(TASK OBJECTIVE): Copy every text line of each item below word for word, leaving the pictures out of your answer.

(Entries from a dataset):

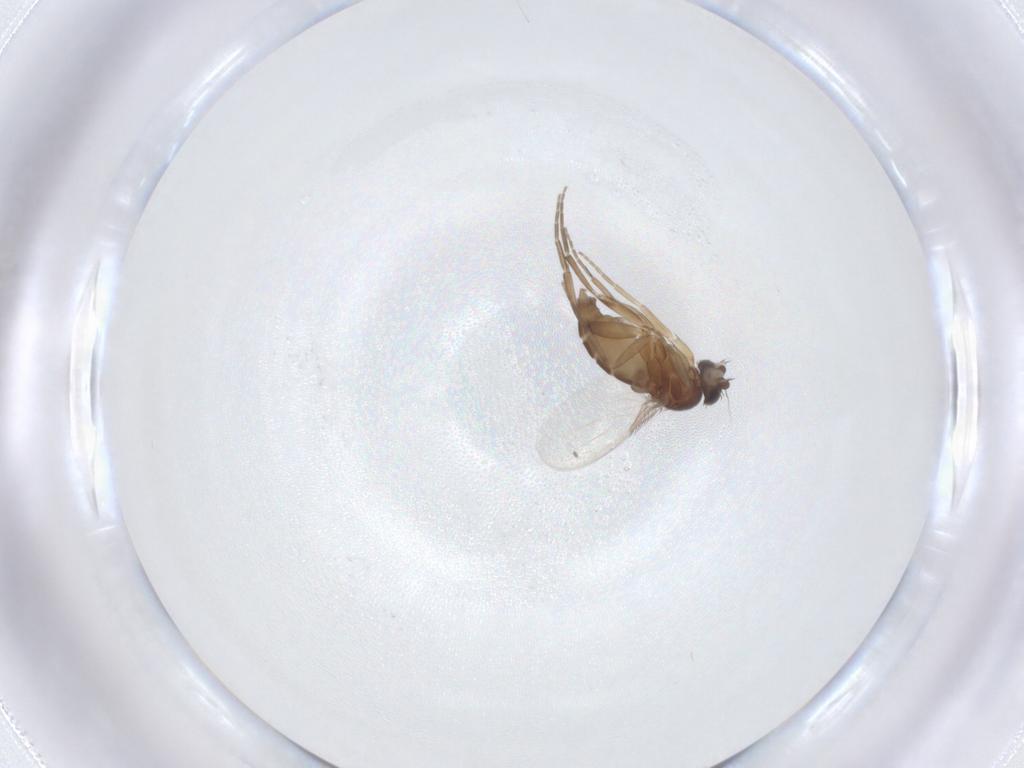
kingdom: Animalia
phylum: Arthropoda
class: Insecta
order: Diptera
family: Phoridae
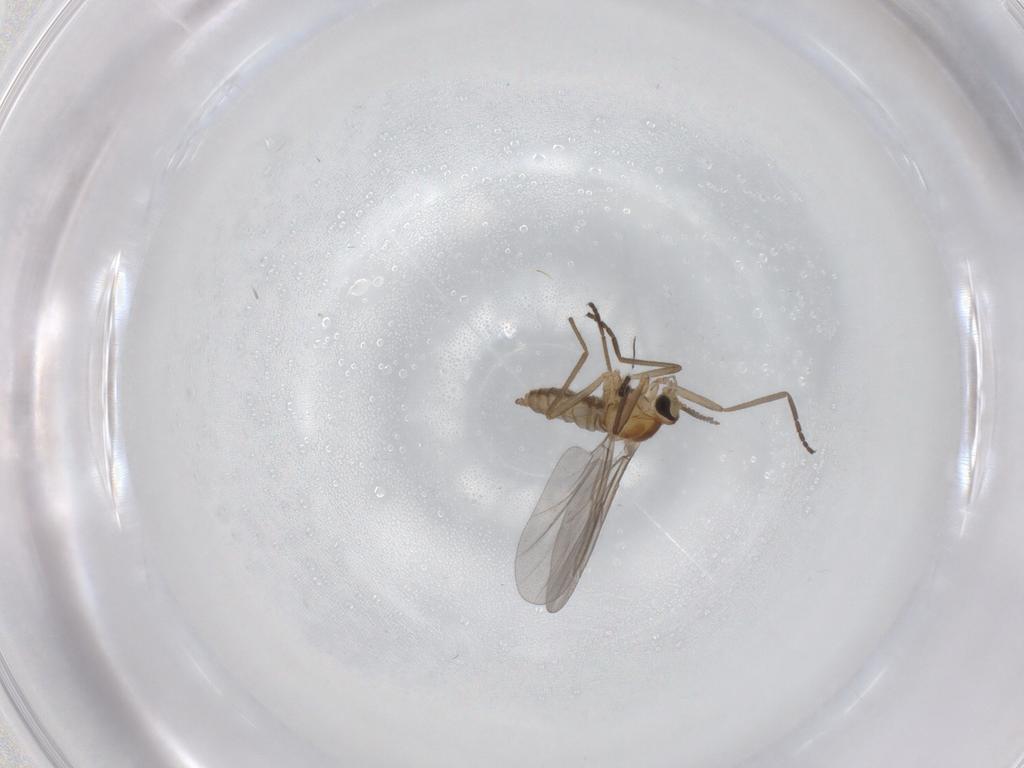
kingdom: Animalia
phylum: Arthropoda
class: Insecta
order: Diptera
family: Cecidomyiidae
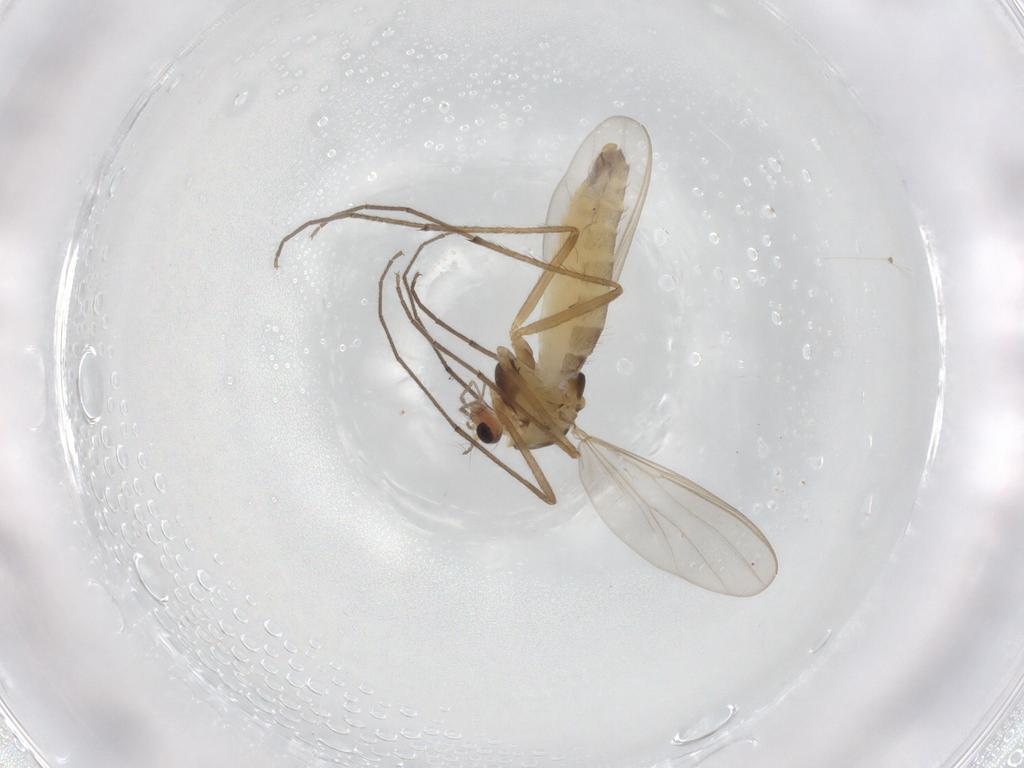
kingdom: Animalia
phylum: Arthropoda
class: Insecta
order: Diptera
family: Chironomidae
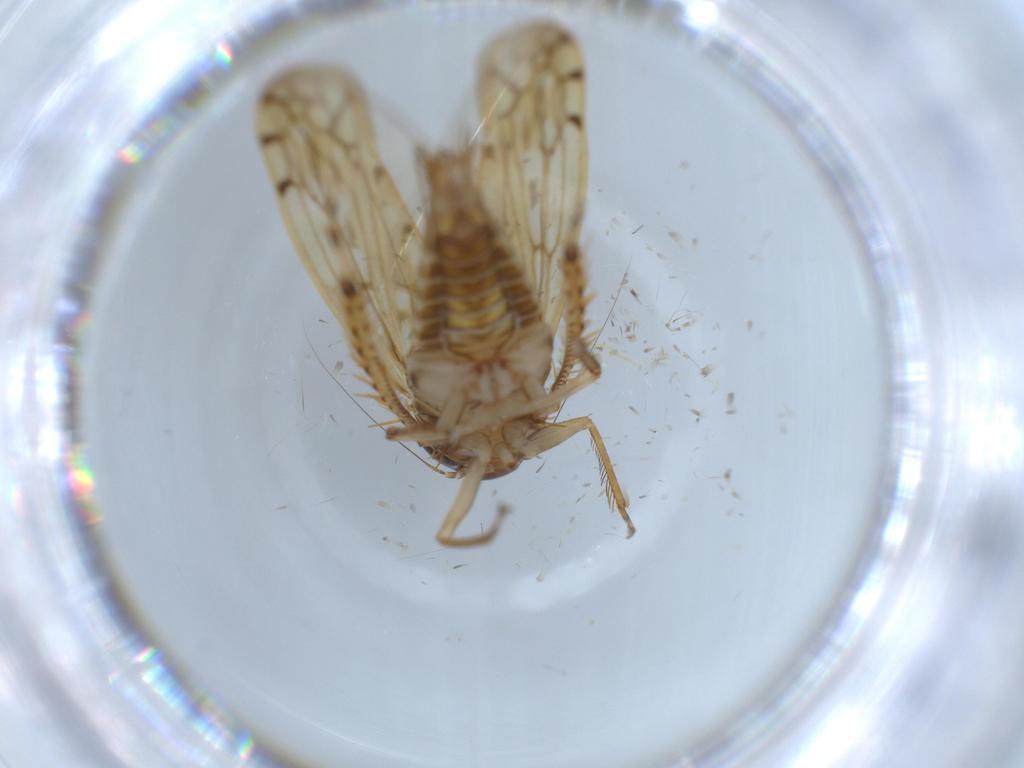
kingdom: Animalia
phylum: Arthropoda
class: Insecta
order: Hemiptera
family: Cicadellidae
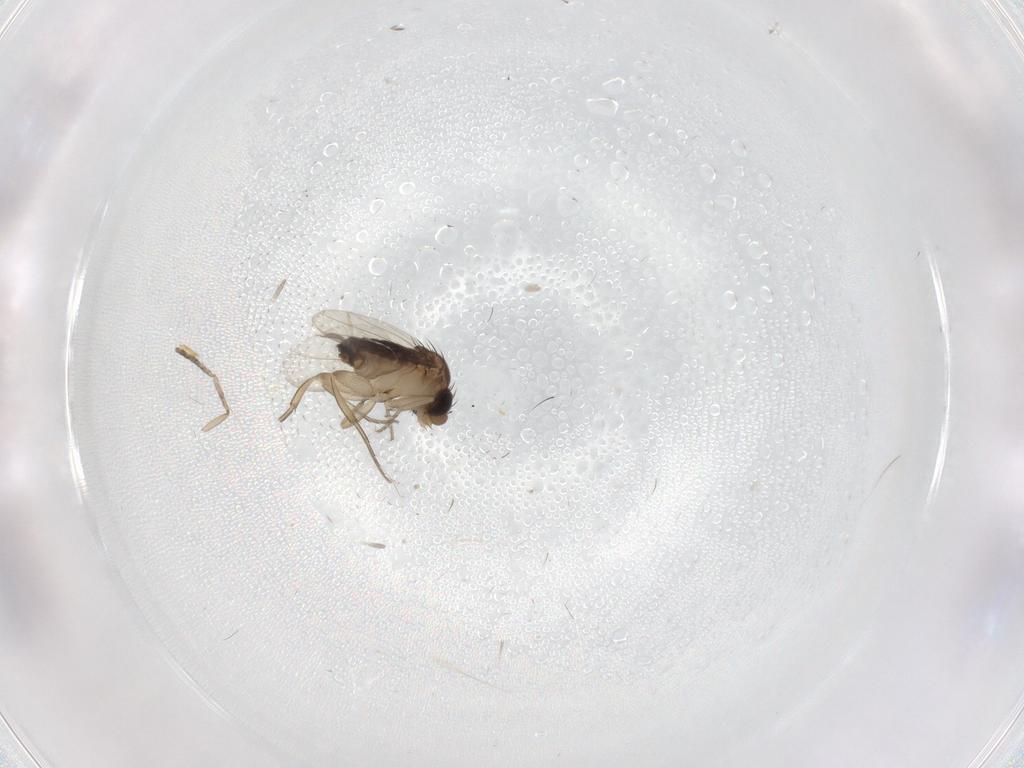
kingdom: Animalia
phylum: Arthropoda
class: Insecta
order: Diptera
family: Phoridae
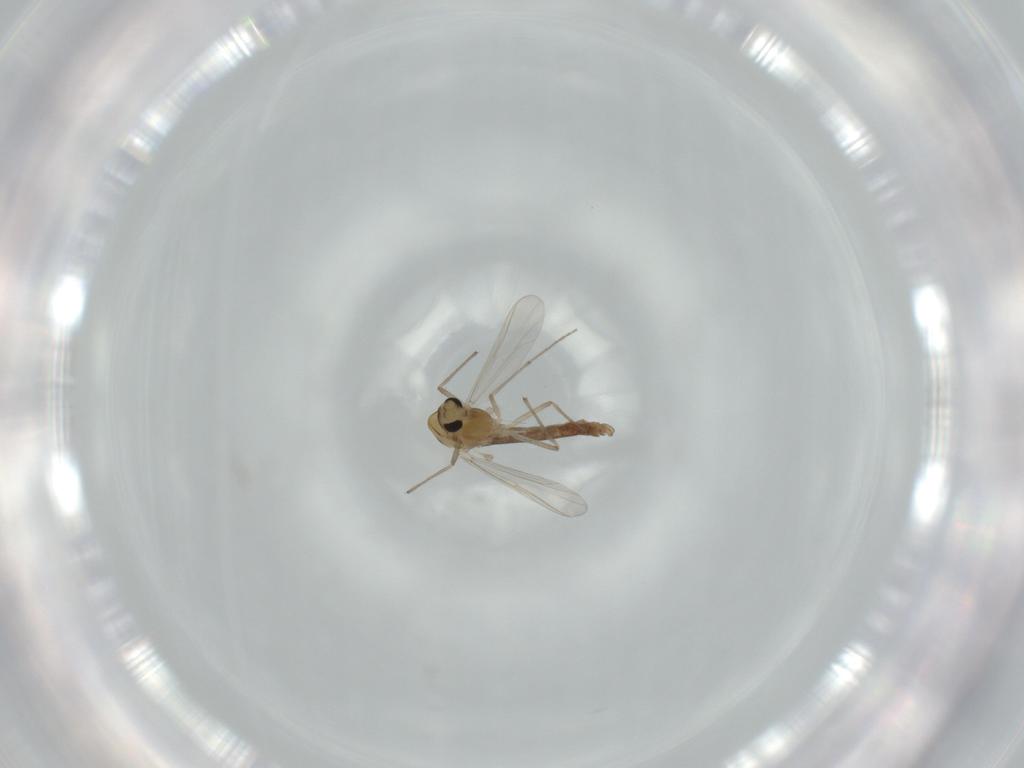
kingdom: Animalia
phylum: Arthropoda
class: Insecta
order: Diptera
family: Chironomidae
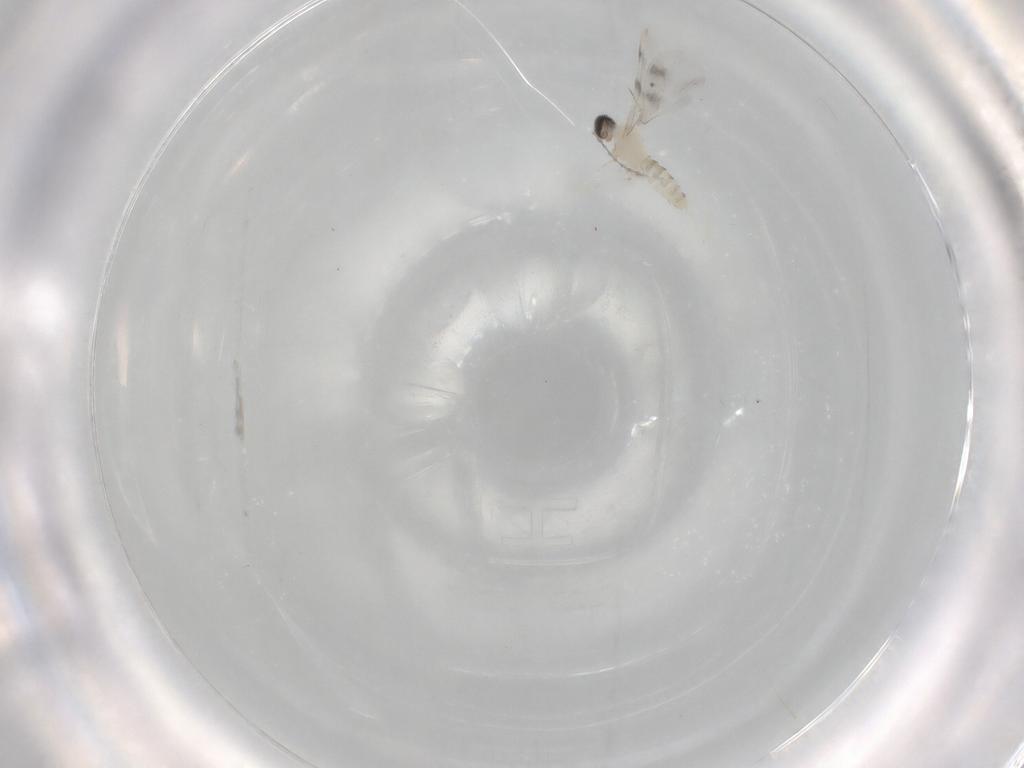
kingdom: Animalia
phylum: Arthropoda
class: Insecta
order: Diptera
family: Cecidomyiidae
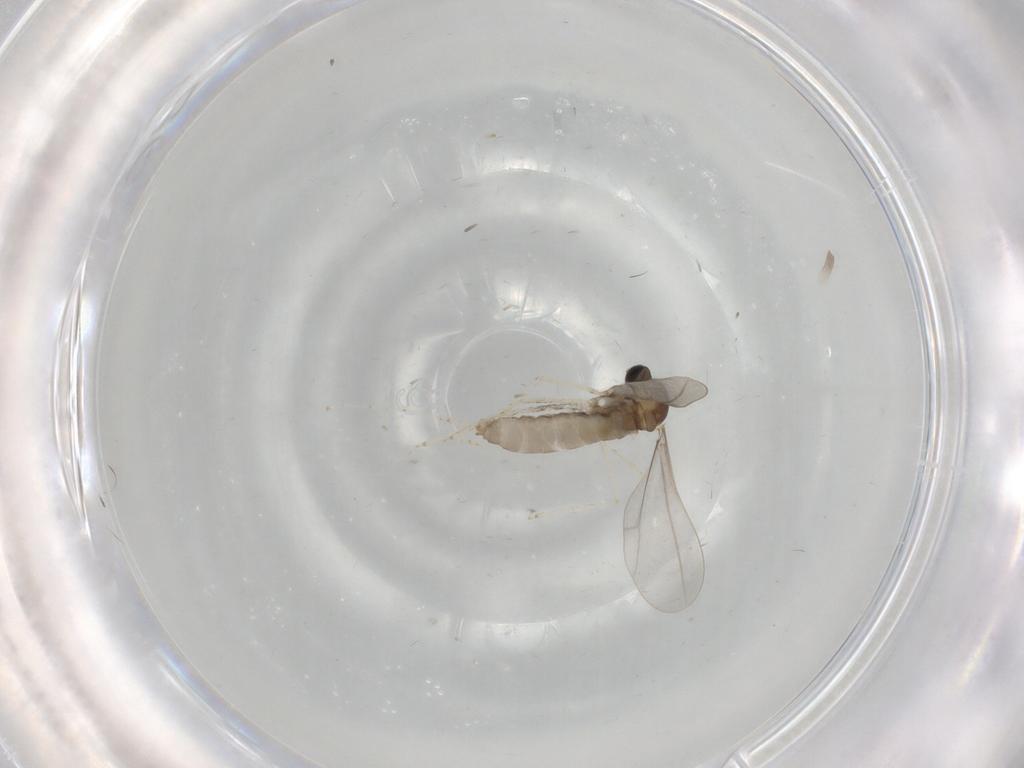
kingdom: Animalia
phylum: Arthropoda
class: Insecta
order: Diptera
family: Cecidomyiidae
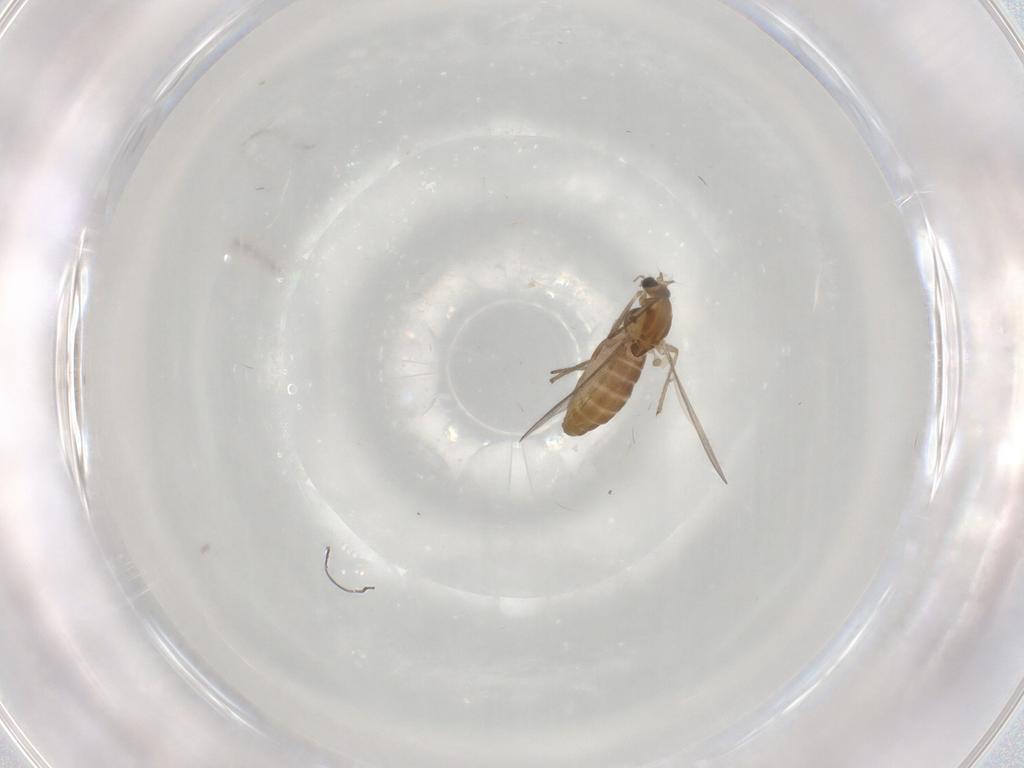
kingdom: Animalia
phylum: Arthropoda
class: Insecta
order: Diptera
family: Chironomidae
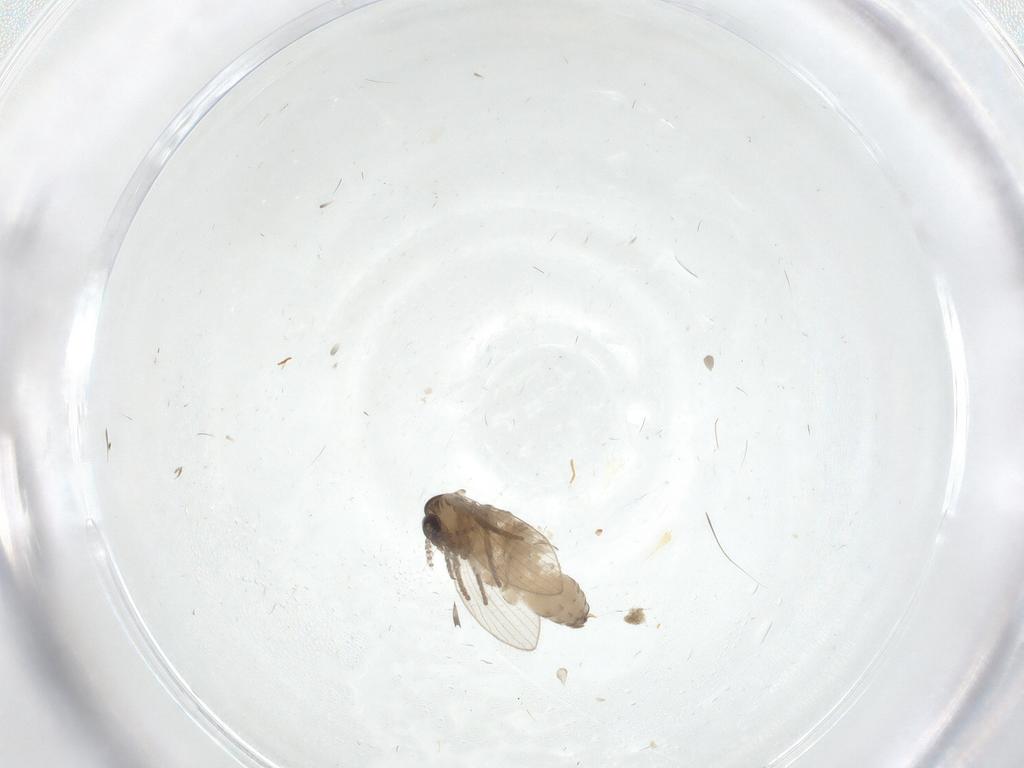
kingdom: Animalia
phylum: Arthropoda
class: Insecta
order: Diptera
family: Psychodidae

(FINISHED ANSWER):
kingdom: Animalia
phylum: Arthropoda
class: Insecta
order: Diptera
family: Phoridae
kingdom: Animalia
phylum: Arthropoda
class: Insecta
order: Diptera
family: Cecidomyiidae
kingdom: Animalia
phylum: Arthropoda
class: Insecta
order: Diptera
family: Chironomidae
kingdom: Animalia
phylum: Arthropoda
class: Insecta
order: Hemiptera
family: Cicadellidae
kingdom: Animalia
phylum: Arthropoda
class: Insecta
order: Diptera
family: Phoridae
kingdom: Animalia
phylum: Arthropoda
class: Insecta
order: Diptera
family: Chironomidae
kingdom: Animalia
phylum: Arthropoda
class: Insecta
order: Diptera
family: Cecidomyiidae
kingdom: Animalia
phylum: Arthropoda
class: Insecta
order: Diptera
family: Cecidomyiidae
kingdom: Animalia
phylum: Arthropoda
class: Insecta
order: Diptera
family: Chironomidae
kingdom: Animalia
phylum: Arthropoda
class: Insecta
order: Diptera
family: Psychodidae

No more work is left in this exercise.